|Why change HIV drug regimen?
Sep 10, 2006
I am coinfected HIV/HCV. I have been on a combo of Truvada and Viracept. I have remained undetectable and my CD4 count keeps getting better(it's at 701 now). My HCV numbers are kind of a mystery to me. Test results read like this: HCV RNA(IU/ML) <50 and LOG IU/ML<1.70 . My Alkaline Phosphatease is 150U/L, AST and ALT are 56U/L...all a bit elevated. All of that considered, why would my new MD be seriously considering changing my drug regimen? Would it be detrimental to my health to stay with this one? Maybe a once a day tx is a possibility, but it seeems odd to fix something that seems to me to work so well.
| Response from Dr. Pierone
The hepatitis C viral levels are undetectable so that is very good news. In some cases the immune system is able to bring HCV infection under control without medication and it looks like this applies to your situation.
There are several reasons that one should consider changing antiretroviral therapy.
The first reason for a therapeutic change would be to deal with virologic failure and drug resistance. The second most common reason to change would be to address medication-related adverse effects. If a medication produces intractable nausea, then it is time to change (even if the viral load is undetectable). Another reason to change a regimen is to prevent potential future problems. For example, there is mounting evidence that protease inhibitors lead to a higher risk of heart attacks than NNRTIs.

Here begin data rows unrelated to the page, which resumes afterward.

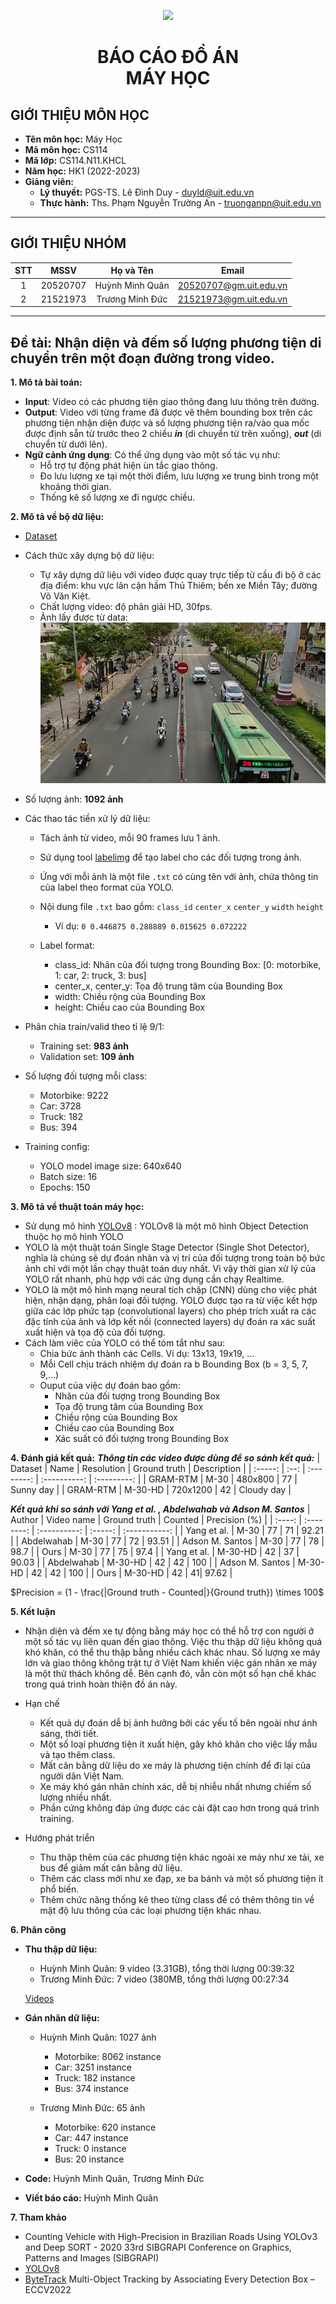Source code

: <p align="center">
  <a href="https://www.uit.edu.vn/" border="none">
    <img src="https://i.imgur.com/WmMnSRt.png" border="none">
  </a>
</p>

<h1 align="center">
  <b>
	BÁO CÁO ĐỒ ÁN <br> MÁY HỌC
  </b>
</h>

## GIỚI THIỆU MÔN HỌC
* **Tên môn học:** Máy Học
* **Mã môn học:** CS114
* **Mã lớp:** CS114.N11.KHCL
* **Năm học:** HK1 (2022-2023)
* **Giảng viên:**
  + **Lý thuyết:** PGS-TS. Lê Đình Duy - duyld@uit.edu.vn
  + **Thực hành:** Ths. Phạm Nguyễn Trường An - truonganpn@uit.edu.vn

---

## GIỚI THIỆU NHÓM

| STT | MSSV | Họ và Tên | Email |
| :-: |:----:| :-------: | :----:|
| 1 | 20520707 | Huỳnh Minh Quân | 20520707@gm.uit.edu.vn |
| 2 | 21521973 | Trương Minh Đức | 21521973@gm.uit.edu.vn |

---

## **Đề tài: Nhận diện và đếm số lượng phương tiện di chuyển trên một đoạn đường trong video.**

**1. Mô tả bài toán:**
+ **Input**: Video có các phương tiện giao thông đang lưu thông trên đường.
+ **Output**: Video với từng frame đã được vẽ thêm bounding box trên các phương tiện nhận diện được và số lượng phương tiện ra/vào qua mốc được định sẵn từ trước theo 2 chiều ***in*** (di chuyển từ trên xuống), ***out*** (di chuyển từ dưới lên).
+ **Ngữ cảnh ứng dụng**:
  Có thể ứng dụng vào một số tác vụ như:
  + Hỗ trợ tự động phát hiện ùn tắc giao thông.
  + Đo lưu lượng xe tại một thời điểm, lưu lượng xe trung bình trong một khoảng thời gian.
  + Thống kê số lượng xe đi ngược chiều.

**2. Mô tả về bộ dữ liệu:**
+ [Dataset](https://github.com/mquan8342/cs114_finalProject/tree/main/yolo_data)
+ Cách thức xây dựng bộ dữ liệu:
  + Tự xây dựng dữ liệu với video được quay trực tiếp từ cầu đi bộ ở các địa điểm: khu vực lân cận hầm Thủ Thiêm; bến xe Miền Tây; đường Võ Văn Kiệt.
  + Chất lượng video: độ phân giải HD, 30fps.
  + Ảnh lấy được từ data:
![example](/yolo_data/images/train/VID_20230115_170408_1.png)
+ Số lượng ảnh: **1092 ảnh**
+ Các thao tác tiền xử lý dữ liệu: 
  + Tách ảnh từ video, mỗi 90 frames lưu 1 ảnh.
  + Sử dụng tool [labelimg](https://github.com/heartexlabs/labelImg) để tạo label cho các đối tượng trong ảnh.
  + Ứng với mỗi ảnh là một file `.txt` có cùng tên với ảnh, chứa thông tin của label theo format của YOLO.
  + Nội dung file `.txt` bao gồm: `class_id` `center_x` `center_y` `width` `height`
    + Ví dụ: `0 0.446875 0.288889 0.015625 0.072222`

  + Label format:
    + class_id: Nhãn của đối tượng trong Bounding Box: [0: motorbike, 1: car, 2: truck, 3: bus]
    + center_x, center_y: Tọa độ trung tâm của Bounding Box
    + width: Chiều rộng của Bounding Box
    + height: Chiều cao của Bounding Box

 + Phân chia train/valid theo tỉ lệ 9/1:
   + Training set: **983 ảnh**
   + Validation set: **109 ảnh**
 + Số lượng đối tượng mỗi class:
    + Motorbike: 9222
    + Car: 3728
    + Truck: 182
    + Bus: 394

  + Training config:
    + YOLO model image size: 640x640
    + Batch size: 16
    + Epochs: 150
  
**3. Mô tả về thuật toán máy học:**
  + Sử dụng mô hình [YOLOv8](https://github.com/ultralytics/ultralytics) : YOLOv8 là một mô hình Object Detection thuộc họ mô hình YOLO
  + YOLO là một thuật toán Single Stage Detector (Single Shot Detector), nghĩa là chúng sẽ dự đoán nhãn và vị trí của đối tượng trong toàn bộ bức ảnh chỉ với một lần chạy thuật toán duy nhất. Vì vậy thời gian xử lý của YOLO rất nhanh, phù hợp với các ứng dụng cần chạy Realtime.
  + YOLO là một mô hình mạng neural tích chập (CNN) dùng cho việc phát hiện, nhận dạng, phân loại đối tượng. YOLO được tạo ra từ việc kết hợp giữa các lớp phức tạp (convolutional layers) cho phép trích xuất ra các đặc tính của ảnh và lớp kết nối (connected layers) dự đoán ra xác suất xuất hiện và tọa độ của đối tượng.
  + Cách làm viêc của YOLO có thể tóm tắt như sau:
    + Chia bức ảnh thành các Cells. Ví dụ: 13x13, 19x19, …
    + Mỗi Cell chịu trách nhiệm dự đoán ra b Bounding Box (b = 3, 5, 7, 9,…)
    + Ouput của việc dự đoán bao gồm:
      + Nhãn của đối tượng trong Bounding Box
      + Tọa độ trung tâm của Bounding Box
      + Chiều rộng của Bounding Box
      + Chiều cao của Bounding Box
      + Xác suất có đối tượng trong Bounding Box
     
**4. Đánh giá kết quả:**
***Thông tin các video được dùng để so sánh kết quả:***
| Dataset | Name | Resolution | Ground truth | Description |
| :-----: | :--: | :--------: | :----------: | :---------: |
| GRAM-RTM | M-30 | 480x800 | 77 | Sunny day |
| GRAM-RTM | M-30-HD | 720x1200 | 42 | Cloudy day |

***Kết quả khi so sánh với Yang et al. , Abdelwahab và Adson M. Santos***
| Author | Video name | Ground truth | Counted | Precision (%) |
| :----: | :--------: | :----------: | :-----: | :-----------: |
| Yang et al. | M-30 | 77 | 71 | 92.21 |
| Abdelwahab | M-30 | 77 | 72 | 93.51 |
| Adson M. Santos | M-30 | 77 | 78 | 98.7 |
| Ours | M-30 | 77 | 75 | 97.4 |
| Yang et al. | M-30-HD | 42 | 37 | 90.03 |
| Abdelwahab | M-30-HD | 42 | 42 | 100 |
| Adson M. Santos | M-30-HD | 42 | 42 | 100 |
| Ours | M-30-HD | 42 |  41| 97.62 |

$Precision = (1 - \frac{|Ground truth - Counted|}{Ground truth}) \times 100$

**5. Kết luận**
  + Nhận diện và đếm xe tự động bằng máy học có thể hỗ trợ con người ở một số tác vụ liên quan đến giao thông.  Việc thu thập dữ liệu không quá khó khăn, có thể thu thập bằng nhiều cách khác nhau. Số lượng xe máy lớn và giao thông không trật tự ở Việt Nam khiến việc gán nhãn xe máy là một thử thách không dễ. Bên cạnh đó, vẫn còn một số hạn chế khác trong quá trình hoàn thiện đồ án này.

  + Hạn chế
    + Kết quả dự đoán dễ bị ảnh hưởng bởi các yếu tố bên ngoài như ánh sáng, thời tiết.
    + Một số loại phương tiện ít xuất hiện, gây khó khăn cho việc lấy mẫu và tạo thêm class.
    + Mất cân bằng dữ liệu do xe máy là phương tiện chính để đi lại của người dân Việt Nam.
    + Xe máy khó gán nhãn chính xác, dễ bị nhiễu nhất nhưng chiếm số lượng nhiều nhất.
    + Phần cứng không đáp ứng được các cài đặt cao hơn trong quá trình training.

  + Hướng phát triển
    + Thu thập thêm của các phương tiện khác ngoài xe máy như xe tải, xe bus để giảm mất cân bằng dữ liệu.
    + Thêm các class mới như xe đạp, xe ba bánh và một số phương tiện ít phổ biến.
    + Thêm chức năng thống kê theo từng class để có thêm thông tin về mật độ lưu thông của các loại phương tiện khác nhau.

**6. Phân công**
  + **Thu thập dữ liệu:**
    + Huỳnh Minh Quân: 9 video (3.31GB), tổng thời lượng 00:39:32
    + Trương Minh Đức: 7 video (380MB, tổng thời lượng 00:27:34
    
    [Videos](https://drive.google.com/file/d/1VZj-VXvslpbcJLhzN8Kv7rLtNmAoMs5a/view?usp=share_link)
  
  + **Gán nhãn dữ liệu:**
    + Huỳnh Minh Quân: 1027 ảnh
      + Motorbike:  8062 instance
      + Car: 3251 instance
      + Truck: 182 instance
      + Bus: 374 instance
      
    + Trương Minh Đức: 65 ảnh
      + Motorbike:  620 instance
      + Car: 447 instance
      + Truck: 0 instance
      + Bus: 20 instance
    
  + **Code:** Huỳnh Minh Quân, Trương Minh Đức
  
  + **Viết báo cáo:** Huỳnh Minh Quân 

**7. Tham khảo**
  + Counting Vehicle with High-Precision in Brazilian Roads Using YOLOv3 and Deep SORT - 2020 33rd SIBGRAPI Conference on Graphics, Patterns and Images (SIBGRAPI)
  + [YOLOv8](https://github.com/ultralytics/ultralytics/)
  + [ByteTrack](https://github.com/ifzhang/ByteTrack.git) Multi-Object Tracking by Associating Every Detection Box – ECCV2022
  
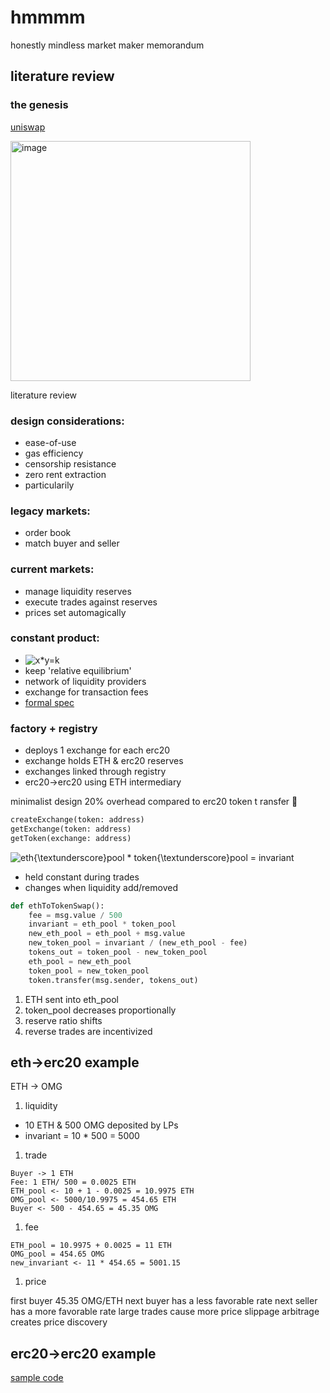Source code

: # hmmmm
honestly mindless market maker memorandum

## literature review

### the genesis
[uniswap](https://hackmd.io/@HaydenAdams/HJ9jLsfTz#Creating-Exchanges)

<img width="384" alt="image" src="https://user-images.githubusercontent.com/9206704/159773793-ab580fa5-4326-4c01-b7d8-d84bf5b2252f.png">



literature review

### design considerations:

- ease-of-use
- gas efficiency
- censorship resistance
- zero rent extraction
- particularily

### legacy markets:

- order book
- match buyer and seller

### current markets:

- manage liquidity reserves
- execute trades against reserves
- prices set automagically

### constant product:
- ![x*y=k](https://latex.codecogs.com/svg.image?x*y=k)
- keep 'relative equilibrium'
- network of liquidity providers
- exchange for transaction fees
- [formal spec](https://github.com/runtimeverification/verified-smart-contracts/blob/uniswap/uniswap/x-y-k.pdf)

### factory + registry

- deploys 1 exchange for each erc20
- exchange holds ETH & erc20 reserves
- exchanges linked through registry
- erc20->erc20 using ETH intermediary


minimalist design
20% overhead compared to erc20 token t
ransfer 🤯 

```python 
createExchange(token: address) 
getExchange(token: address) 
getToken(exchange: address) 
```
![eth{\textunderscore}pool * token{\textunderscore}pool = invariant](https://latex.codecogs.com/svg.image?eth{\textunderscore}pool&space;*&space;token{\textunderscore}pool&space;=&space;invariant)

- held constant during trades
- changes when liquidity add/removed

```python
def ethToTokenSwap():
    fee = msg.value / 500
    invariant = eth_pool * token_pool
    new_eth_pool = eth_pool + msg.value
    new_token_pool = invariant / (new_eth_pool - fee)
    tokens_out = token_pool - new_token_pool
    eth_pool = new_eth_pool
    token_pool = new_token_pool
    token.transfer(msg.sender, tokens_out)
```

1. ETH sent into eth_pool
1. token_pool decreases proportionally
1. reserve ratio shifts
1. reverse trades are incentivized


## eth->erc20 example

ETH -> OMG

1. liquidity

- 10 ETH & 500 OMG deposited by LPs
- invariant = 10 * 500 = 5000

1. trade

```
Buyer -> 1 ETH
Fee: 1 ETH/ 500 = 0.0025 ETH
ETH_pool <- 10 + 1 - 0.0025 = 10.9975 ETH
OMG_pool <- 5000/10.9975 = 454.65 ETH
Buyer <- 500 - 454.65 = 45.35 OMG
```

1. fee

```
ETH_pool = 10.9975 + 0.0025 = 11 ETH
OMG_pool = 454.65 OMG
new_invariant <- 11 * 454.65 = 5001.15
```

1. price

first buyer 45.35 OMG/ETH
next buyer has a less favorable rate
next seller has a more favorable rate
large trades cause more price slippage
arbitrage creates price discovery

## erc20->erc20 example

[sample code](https://github.com/jaderiverstokes/bitmix/blob/main/src/index.js#L261)
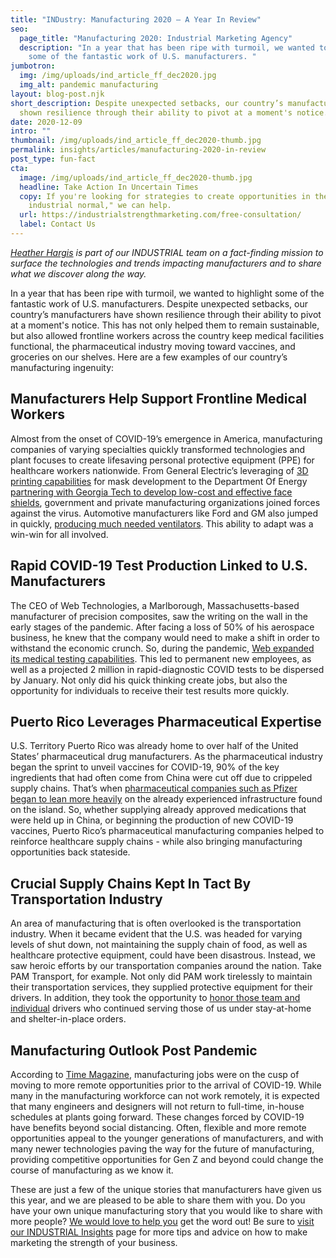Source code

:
 ```yaml
---
title: "INDustry: Manufacturing 2020 — A Year In Review"
seo:
  page_title: "Manufacturing 2020: Industrial Marketing Agency"
  description: "In a year that has been ripe with turmoil, we wanted to highlight
    some of the fantastic work of U.S. manufacturers. "
jumbotron:
  img: /img/uploads/ind_article_ff_dec2020.jpg
  img_alt: pandemic manufacturing
layout: blog-post.njk
short_description: Despite unexpected setbacks, our country’s manufacturers have
  shown resilience through their ability to pivot at a moment's notice.
date: 2020-12-09
intro: ""
thumbnail: /img/uploads/ind_article_ff_dec2020-thumb.jpg
permalink: insights/articles/manufacturing-2020-in-review
post_type: fun-fact
cta:
  image: /img/uploads/ind_article_ff_dec2020-thumb.jpg
  headline: Take Action In Uncertain Times
  copy: If you're looking for strategies to create opportunities in the "new
    industrial normal," we can help.
  url: https://industrialstrengthmarketing.com/free-consultation/
  label: Contact Us
---
```

*[Heather Hargis](https://www.linkedin.com/in/heather-hargis-05182810/) is part of our INDUSTRIAL team on a fact-finding mission to surface the technologies and trends impacting manufacturers and to share what we discover along the way.*

In a year that has been ripe with turmoil, we wanted to highlight some of the fantastic work of U.S. manufacturers. Despite unexpected setbacks, our country’s manufacturers have shown resilience through their ability to pivot at a moment's notice. This has not only helped them to remain sustainable, but also allowed frontline workers across the country keep medical facilities functional, the pharmaceutical industry moving toward vaccines, and groceries on our shelves. Here are a few examples of our country’s manufacturing ingenuity:

## Manufacturers Help Support Frontline Medical Workers

Almost from the onset of COVID-19’s emergence in America, manufacturing companies of varying specialties quickly transformed technologies and plant focuses to create lifesaving personal protective equipment (PPE) for healthcare workers nationwide. From General Electric’s leveraging of [3D printing capabilities](https://www.industryweek.com/covid19/article/21132404/printing-protection) for mask development to the Department Of Energy [partnering with Georgia Tech to develop low-cost and effective face shields](https://www.industryweek.com/covid19/article/21129330/does-manufacturing-traineeship-develops-ppe-for-medical-community), government and private manufacturing organizations joined forces against the virus. Automotive manufacturers like Ford and GM also jumped in quickly, [producing much needed ventilators](https://www.washingtonpost.com/business/2020/04/04/ventilators-coronavirus-ford-gm/). This ability to adapt was a win-win for all involved.

## Rapid COVID-19 Test Production Linked to U.S. Manufacturers

The CEO of Web Technologies, a Marlborough, Massachusetts-based manufacturer of precision composites, saw the writing on the wall in the early stages of the pandemic. After facing a loss of 50% of his aerospace business, he knew that the company would need to make a shift in order to withstand the economic crunch. So, during the pandemic, [Web expanded its medical testing capabilities](https://www.industryweek.com/profiles-in-leadership/article/21139278/profiles-in-leadership-mark-pihl-web-industries). This led to permanent new employees, as well as a projected 2 million in rapid-diagnostic COVID tests to be dispersed by January. Not only did his quick thinking create jobs, but also the opportunity for individuals to receive their test results more quickly.

## Puerto Rico Leverages Pharmaceutical Expertise

U.S. Territory Puerto Rico was already home to over half of the United States’ pharmaceutical drug manufacturers. As the pharmaceutical industry began the sprint to unveil vaccines for COVID-19, 90% of the key ingredients that had often come from China were cut off due to crippeled supply chains. That’s when [pharmaceutical companies such as Pfizer began to lean more heavily](https://www.industryweek.com/the-economy/article/21132824/puerto-ricos-pharma-push) on the already experienced infrastructure found on the island. So, whether supplying already approved medications that were held up in China, or beginning the production of new COVID-19 vaccines, Puerto Rico’s pharmaceutical manufacturing companies helped to reinforce healthcare supply chains - while also bringing manufacturing opportunities back stateside.

## Crucial Supply Chains Kept In Tact By Transportation Industry

An area of manufacturing that is often overlooked is the transportation industry. When it became evident that the U.S. was headed for varying levels of shut down, not maintaining the supply chain of food, as well as healthcare protective equipment, could have been disastrous. Instead, we saw heroic efforts by our transportation companies around the nation. Take PAM Transport, for example. Not only did PAM work tirelessly to maintain their transportation services, they supplied protective equipment for their drivers. In addition, they took the opportunity to [honor those team and individual](https://pamdrivingjobs.com/driver-appreciation-week-2020/) drivers who continued serving those of us under stay-at-home and shelter-in-place orders. 

## Manufacturing Outlook Post Pandemic

According to [Time Magazine](https://time.com/5880829/covid-19-manufacturing/), manufacturing jobs were on the cusp of moving to more remote opportunities prior to the arrival of COVID-19. While many in the manufacturing workforce can not work remotely, it is expected that many engineers and designers will not return to full-time, in-house schedules at plants going forward. These changes forced by COVID-19 have benefits beyond social distancing. Often, flexible and more remote opportunities appeal to the younger generations of manufacturers, and with many newer technologies paving the way for the future of manufacturing, providing competitive opportunities for Gen Z and beyond could change the course of manufacturing as we know it.

These are just a few of the unique stories that manufacturers have given us this year, and we are pleased to be able to share them with you. Do you have your own unique manufacturing story that you would like to share with more people? [We would love to help you](https://industrialstrengthmarketing.com/free-consultation/) get the word out! Be sure to [visit our INDUSTRIAL Insights](https://industrialstrengthmarketing.com/insights/) page for more tips and advice on how to make marketing the strength of your business.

So some clinicians will recommend a PI switch to an NNRTI with this as part of the rationale. The final reason for a switch is convenience. Some of the newer combinations offer fewer pills and once daily dosing.
However, for anyone who has controlled viral replication, feels well, and has stable or improving CD4+ lymphocyte counts, a switch of therapy may be problematic. The main consideration is not development of virologic failure and drug resistance as many people think. Most switches involve the change of a single agent with similar potency to the drug being replaced; hence virologic control is typically maintained. But the new agent may produce side effects that were not present with the prior regimen. Probably the most common example of this would be a switch to Sustiva from Viracept. In your case this would offer the potential to be on Atripla (Truvada and Sustiva in one tablet) as a one pill, once daily regimen. But the majority of people starting Sustiva have to work through neurocognitive side effects and vivid dreams. These adverse effects tend to dissipate over time, but not always. So the decision to change therapy is a judgment call because of the inherent uncertainty of how the new regimen will work out. So it makes sense to initiate a dialogue with your new clinician about she has in mind, the rationale, and the pros and cons. Then armed with this information you can decide if the change seems worthwhile to you.
Thanks for posting and best of luck!